Zdaniem polskiego generała, jeśli nie będzie wsparcia przynajmniej na takim poziomie jak w 2023 roku, Ukraina nie będzie mogła przystąpić do wojny.
Śledź nas na facebooku
Wszystkie najświeższe informacje i wiele więcej!
Rok 2024 może być ważny zarówno dla prezydenta Wołodymyra Zełenskiego, jak i samej Ukrainy, a w nowym roku Ukraińcy będą musieli negocjować z Rosją.
Opinię tę wyraził w rozmowie z „Wirtualną Polską” były dowódca polskiej armii, były wiceminister obrony narodowej gen.

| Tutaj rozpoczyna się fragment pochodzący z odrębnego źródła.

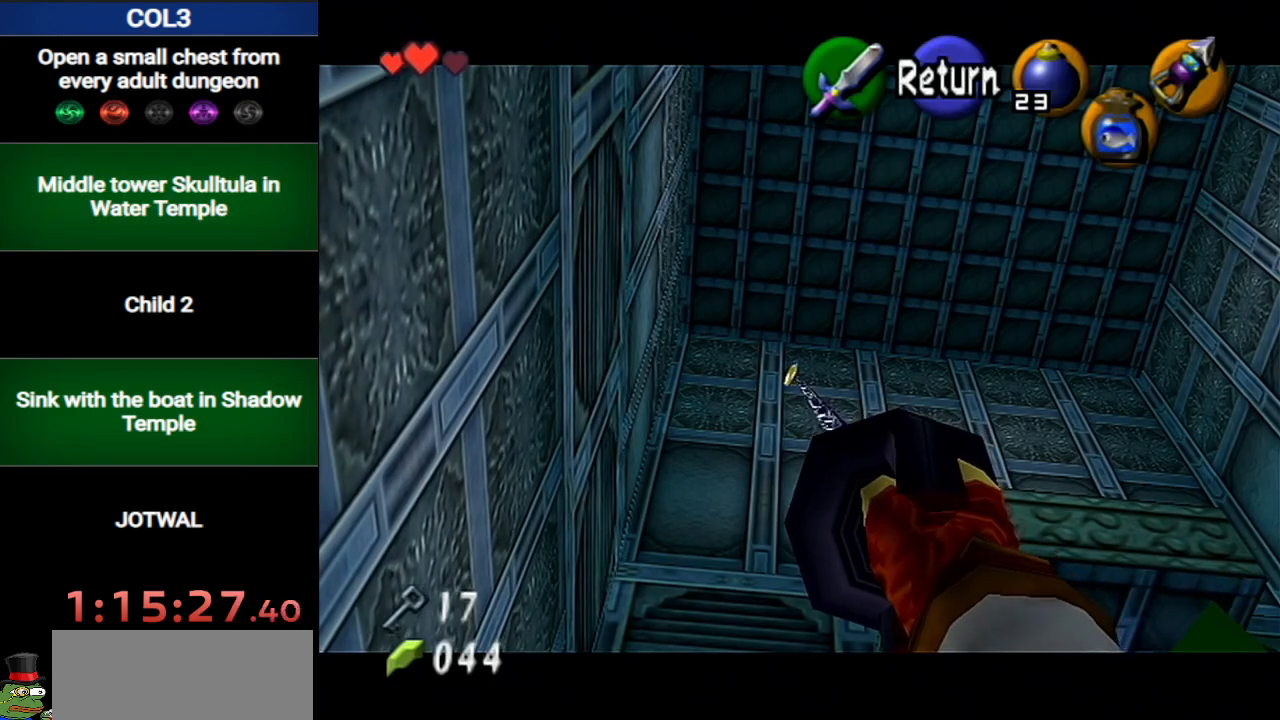
{"buttons": [], "left_stick": "center", "right_stick": "center", "events": []}
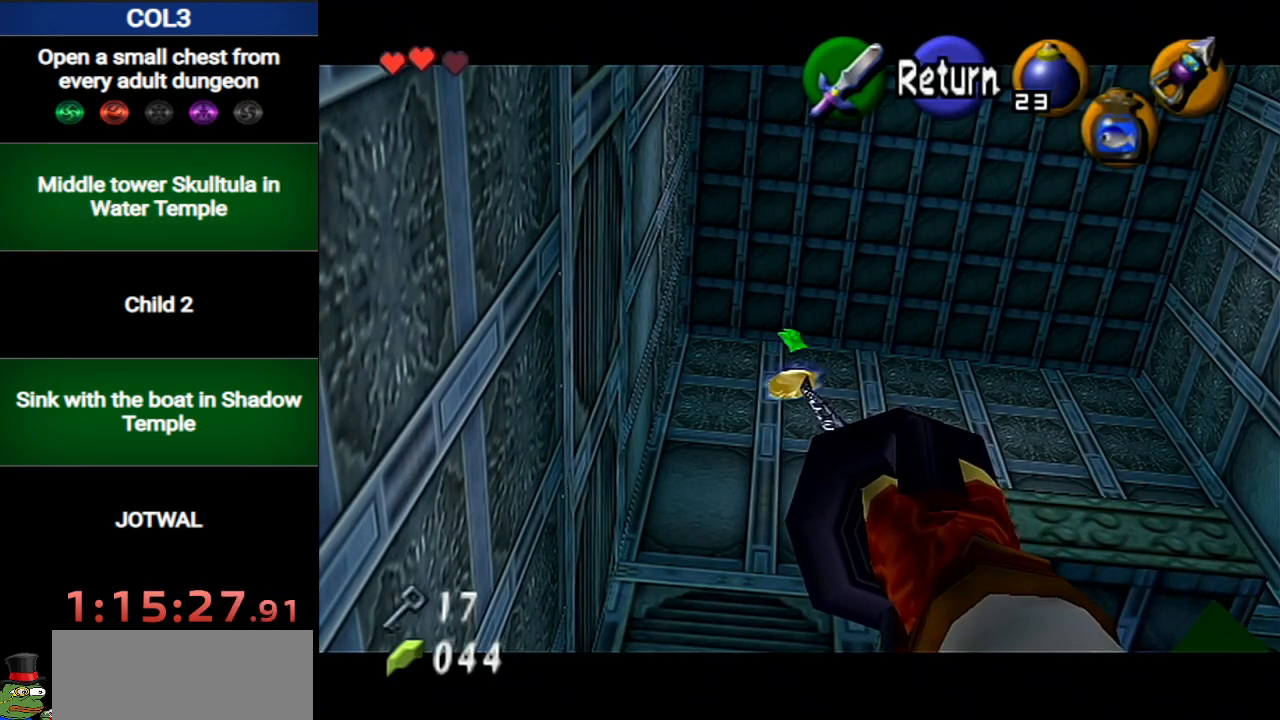
{"buttons": [], "left_stick": "center", "right_stick": "center", "events": []}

Waldemar Skrzypczak – relacjonuje „Aktualności„.
„To wyzwanie dla Ukrainy” – podkreśla.
Kolejnym wyzwaniem – mówi Skrzypczak – jest problem, z jakim borykają się Ukraińcy przy mobilizacji armii.
„Jeśli nie będzie mobilizacji, Ukraina nie będzie miała broni do walki. W konsekwencji staje przed faktem, że ma coraz mniejsze możliwości prowadzenia działań zbrojnych w sytuacji, gdy Rosjanie stale zwiększają swoją przewagę nad armią ukraińską.„, powiedział.
Skrzypczak twierdzi, że bez pomocy Zachodu Ukraina nie będzie w stanie odzyskać utraconych terytoriów i będzie zmuszona przystąpić do negocjacji na warunkach Putina.
„Ukraina jest coraz bardziej uwikłana w problemy wewnętrzne wynikające z konfliktów politycznych i militarnych, a także ograniczonego wsparcia ze strony Zachodu. Oczekuje się, że problem ten zostanie rozwiązany w 2024 roku. Niestety, nie na korzyść Ukrainy. Zachód nie jest w stanie dorównać Ukrainie potencjał militarny, a Rosja nie jest w stanie dać Ukrainie szansy. Jest prawdopodobne, że w 2024 r. Ukraina będzie zmuszona „rozpocząć negocjacje z Rosjanami”. Jednak moim zdaniem, skoro Rosjanie tworzą przewagę strategiczną, Ukraińcy będą musieli zaakceptować warunki narzucone przez Kreml” – powiedział polski generał.
Oskarżył także zachodnich polityków o „rozdarcie różnicami” i brak obrony Ukrainy.
„Zachód stopniowo zdradza Ukrainę. Jeśli się wycofamy, kim jesteśmy? Zdrajcy”, podsumowuje generał Skrzypczak.
uwagi
„Myśliciel. Miłośnik piwa. Miłośnik telewizji. Zombie geek. Żywności ninja. Nieprzejednany gracz. Analityk.”